On April 30, the Saban Center for Middle East Policy hosted Bruce Riedel and Carlos Pascual to discuss President Barack Obama’s newly introduced strategy for Afghanistan and Pakistan, which marked the conclusion of an extensive interagency policy review in which Riedel was chairman.
Bruce Riedel began with some historical background on Afghanistan and the region. Just before her murder in December 2007, Riedel reminded his audience, former Pakistani Prime Minister Benazir Bhutto said, “I now think Al Qaeda can be marching on Islamabad in two to four years.” Today her prophecy seems all too real, according to Riedel.
Riedel made the case that the threat of al Qaeda is much more serious than people thought it was.
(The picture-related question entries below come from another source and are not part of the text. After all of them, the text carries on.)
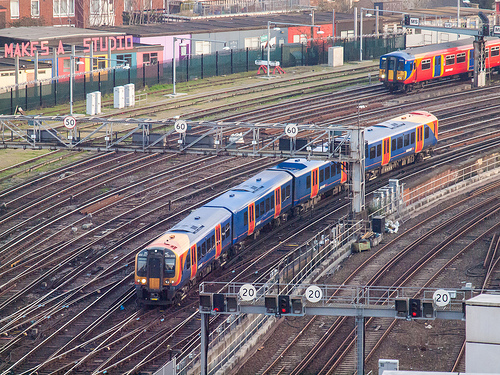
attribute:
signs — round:
[228, 275, 470, 321]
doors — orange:
[209, 219, 239, 257]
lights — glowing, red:
[230, 284, 432, 322]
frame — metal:
[29, 118, 385, 251]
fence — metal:
[6, 49, 391, 160]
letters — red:
[7, 35, 132, 85]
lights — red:
[203, 283, 472, 323]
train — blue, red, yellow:
[151, 145, 348, 295]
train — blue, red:
[162, 123, 438, 316]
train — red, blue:
[146, 112, 426, 312]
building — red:
[283, 26, 333, 57]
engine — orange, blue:
[113, 183, 263, 322]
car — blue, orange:
[216, 161, 289, 251]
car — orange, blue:
[268, 138, 347, 214]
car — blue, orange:
[345, 96, 445, 183]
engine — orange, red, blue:
[383, 23, 496, 82]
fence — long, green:
[173, 34, 395, 96]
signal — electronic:
[47, 115, 334, 167]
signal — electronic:
[263, 277, 304, 330]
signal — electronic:
[385, 299, 445, 326]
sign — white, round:
[235, 280, 255, 304]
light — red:
[272, 301, 290, 312]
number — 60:
[173, 119, 190, 135]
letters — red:
[4, 39, 65, 61]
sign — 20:
[304, 283, 324, 306]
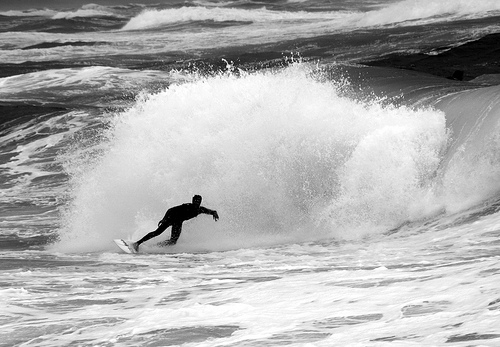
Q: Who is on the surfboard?
A: The man.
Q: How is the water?
A: Wavy.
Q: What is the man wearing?
A: A wetsuit.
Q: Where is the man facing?
A: The shore.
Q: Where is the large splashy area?
A: Behind surfer.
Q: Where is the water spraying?
A: Along side of surfer.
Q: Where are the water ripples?
A: In front of surfer.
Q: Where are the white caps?
A: On water.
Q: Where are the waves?
A: Besides man.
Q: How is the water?
A: Spashy.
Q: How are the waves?
A: Strong.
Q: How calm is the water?
A: Rough.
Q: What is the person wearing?
A: Wetsuit.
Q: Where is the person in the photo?
A: In the ocean.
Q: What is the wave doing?
A: Splashing.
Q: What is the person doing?
A: Surfing.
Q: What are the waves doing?
A: The waves are in motion.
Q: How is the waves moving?
A: Rolling.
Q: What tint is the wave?
A: White.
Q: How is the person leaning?
A: To the right.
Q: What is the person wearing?
A: All black.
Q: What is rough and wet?
A: Ocean.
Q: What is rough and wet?
A: Water.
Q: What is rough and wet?
A: Water.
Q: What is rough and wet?
A: Water.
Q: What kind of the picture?
A: Black and white.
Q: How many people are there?
A: 1.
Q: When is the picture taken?
A: Daytime.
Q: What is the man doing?
A: Wakeboarding.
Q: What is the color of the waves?
A: White.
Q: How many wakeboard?
A: One.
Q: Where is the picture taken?
A: At the ocean.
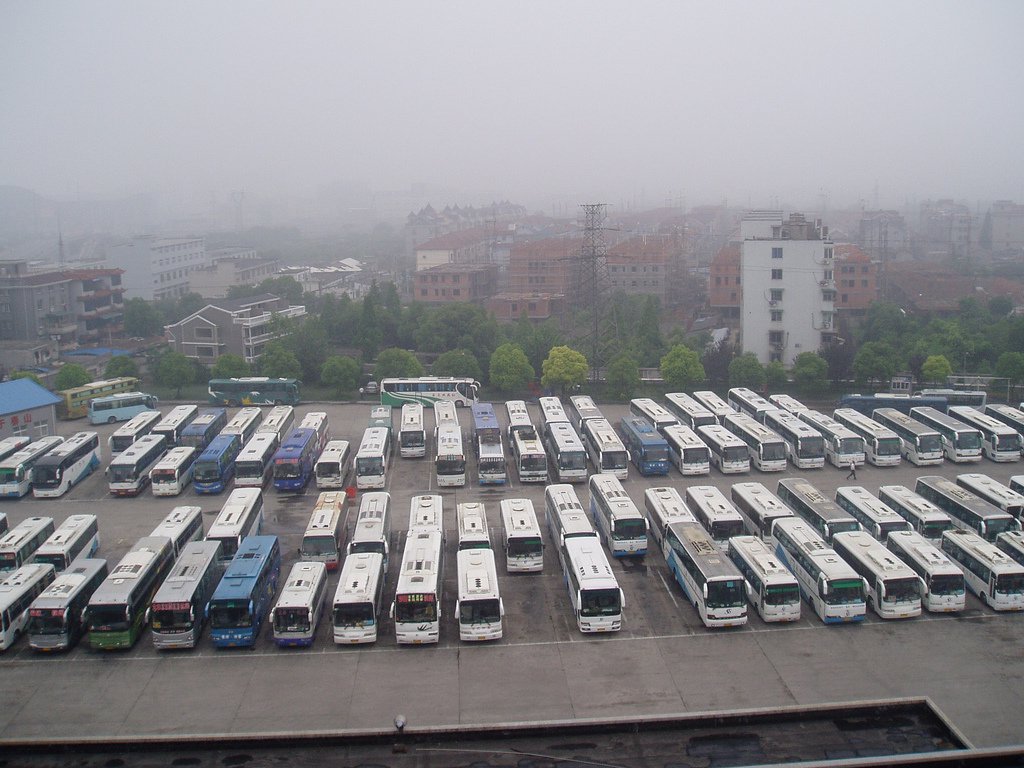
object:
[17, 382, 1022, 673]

The mayor of Karachi, a mega city of 18 million, tells Riedel that the Taliban alliance is now threatening to take over his city. In Riedel’s view, the core leadership of al Qaeda is alive and more deadly than ever. Its communications network is far more sophisticated than the intelligence community assumed. A jihadist state in Pakistan is neither imminent nor inevitable, it may not be likely, Riedel said, but it is a real possibility.
Riedel warned that a jihadist Pakistan would be a strategic nightmare for America, South Asia and the world. It would provide al Qaeda and other terrorist groups with the ultimate sanctuary in the worlds’ second largest Muslim state, protected by nuclear weapons, with a global diplomatic presence and Pakistani Diaspora that could be used to support terror. A jihadist takeover would make the NATO mission in Afghanistan increasingly untenable. It would be a direct threat to both Hindu India and Shia Iran, encouraging both to expand and accelerate their own nuclear programs.
Thus, Riedel maintained, it is critical that the United States do what it can now to strengthen the Pakistani moderate center which is resisting the jihadist Frankenstein. Riedel urged the United States Congress to pass the Kerry-Lugar legislation that triples economic aid and the Pentagon’s proposals for increasing counter-insurgency assistance to Pakistan with a minimum of conditionality.
Riedel concluded by saying that trying to legislate changes in Pakistani behavior is a recipe for disaster — as the history of U.S.-Pakistan relations demonstrates — now is the time to support Pakistanis who are ready to resist extremism and jihadism.